» **Goal of the exercise**
Every line in the records below between the one holding "[245,434,318,447] Contract ->" and the one holding "[1072,556,1108,573] Elia; ->", inclusive, is to be set down exactly; all other lines are to be left out.

» **Source information**
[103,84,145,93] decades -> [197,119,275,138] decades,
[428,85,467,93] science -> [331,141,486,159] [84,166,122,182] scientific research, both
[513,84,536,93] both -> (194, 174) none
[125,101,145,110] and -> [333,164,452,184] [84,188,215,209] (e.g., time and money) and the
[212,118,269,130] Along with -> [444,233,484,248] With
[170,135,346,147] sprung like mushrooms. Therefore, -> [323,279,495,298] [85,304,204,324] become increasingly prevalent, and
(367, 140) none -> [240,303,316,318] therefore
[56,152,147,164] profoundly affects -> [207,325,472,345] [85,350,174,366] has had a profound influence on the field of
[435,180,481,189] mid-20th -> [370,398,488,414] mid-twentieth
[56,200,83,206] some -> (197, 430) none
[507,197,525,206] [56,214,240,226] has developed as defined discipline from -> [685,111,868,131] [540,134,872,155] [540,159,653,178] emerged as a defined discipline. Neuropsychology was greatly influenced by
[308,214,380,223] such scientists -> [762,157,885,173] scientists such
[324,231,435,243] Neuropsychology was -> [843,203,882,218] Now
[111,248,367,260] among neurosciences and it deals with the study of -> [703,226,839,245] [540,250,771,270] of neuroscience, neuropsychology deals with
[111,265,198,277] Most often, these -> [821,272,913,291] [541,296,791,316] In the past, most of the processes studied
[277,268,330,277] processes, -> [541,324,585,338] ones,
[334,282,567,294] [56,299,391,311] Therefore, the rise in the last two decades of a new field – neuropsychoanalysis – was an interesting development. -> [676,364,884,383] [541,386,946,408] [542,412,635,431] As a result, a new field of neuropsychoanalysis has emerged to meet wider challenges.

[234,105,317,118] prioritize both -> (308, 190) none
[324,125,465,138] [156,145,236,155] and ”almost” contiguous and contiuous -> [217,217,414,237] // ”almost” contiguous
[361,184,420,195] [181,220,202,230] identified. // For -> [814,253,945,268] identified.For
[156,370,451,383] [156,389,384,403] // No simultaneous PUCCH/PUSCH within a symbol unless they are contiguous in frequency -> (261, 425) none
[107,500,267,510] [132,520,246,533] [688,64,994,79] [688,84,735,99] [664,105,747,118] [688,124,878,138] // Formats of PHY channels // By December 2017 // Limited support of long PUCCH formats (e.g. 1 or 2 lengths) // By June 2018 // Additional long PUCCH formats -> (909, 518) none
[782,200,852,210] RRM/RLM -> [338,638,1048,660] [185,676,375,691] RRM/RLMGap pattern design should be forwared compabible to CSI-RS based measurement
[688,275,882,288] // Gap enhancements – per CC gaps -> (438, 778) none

---

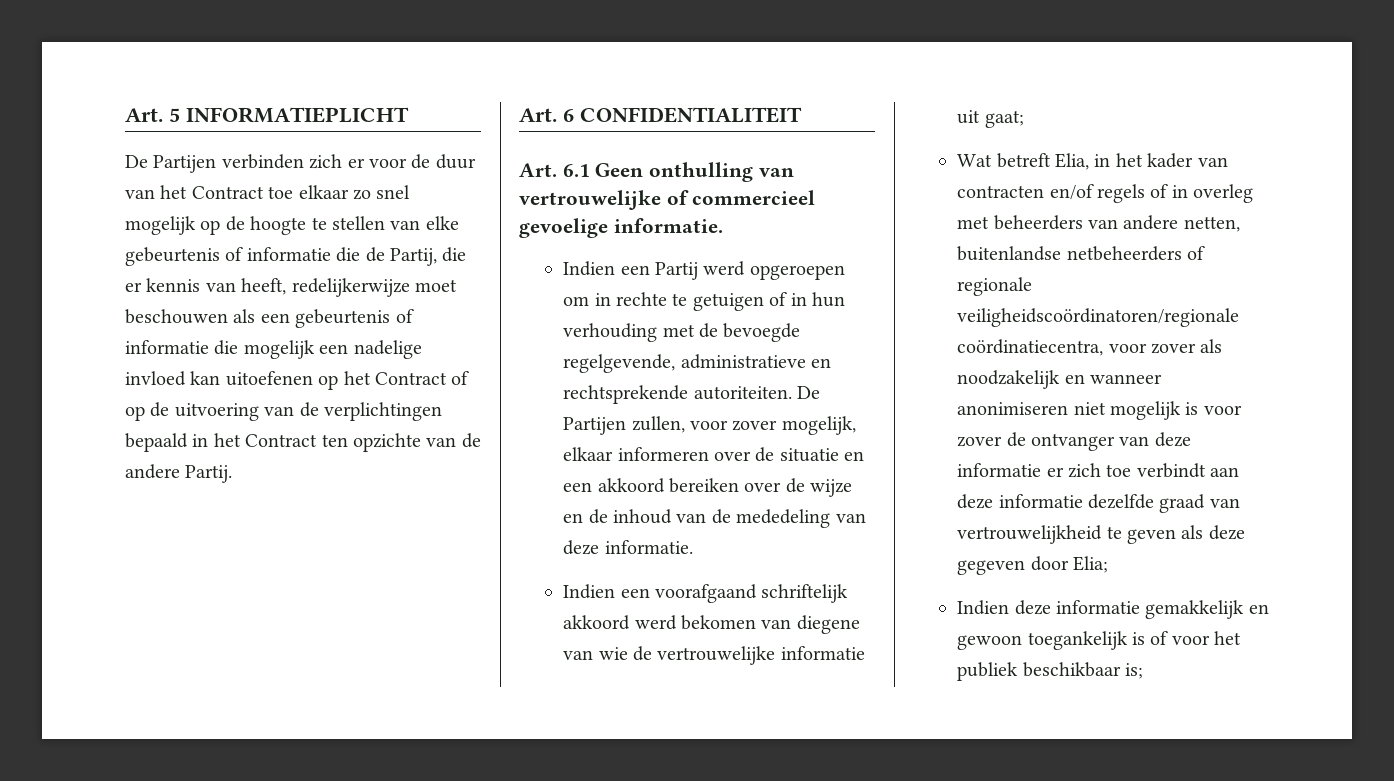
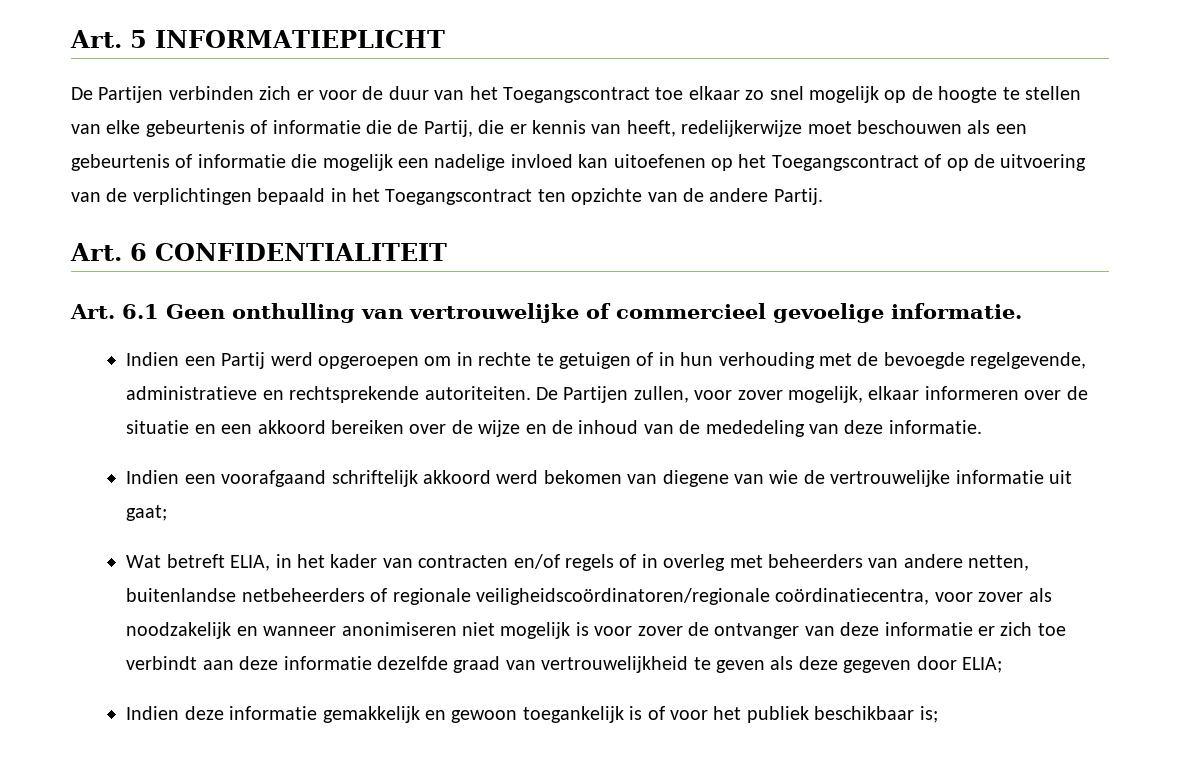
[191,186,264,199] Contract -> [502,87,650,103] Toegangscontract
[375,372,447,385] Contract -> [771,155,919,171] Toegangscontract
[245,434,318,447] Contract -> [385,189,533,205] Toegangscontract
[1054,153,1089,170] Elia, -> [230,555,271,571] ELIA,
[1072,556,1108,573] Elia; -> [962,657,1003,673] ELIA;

» **The answer**
[245,434,318,447] Contract -> [385,189,533,205] Toegangscontract
[1054,153,1089,170] Elia, -> [230,555,271,571] ELIA,
[1072,556,1108,573] Elia; -> [962,657,1003,673] ELIA;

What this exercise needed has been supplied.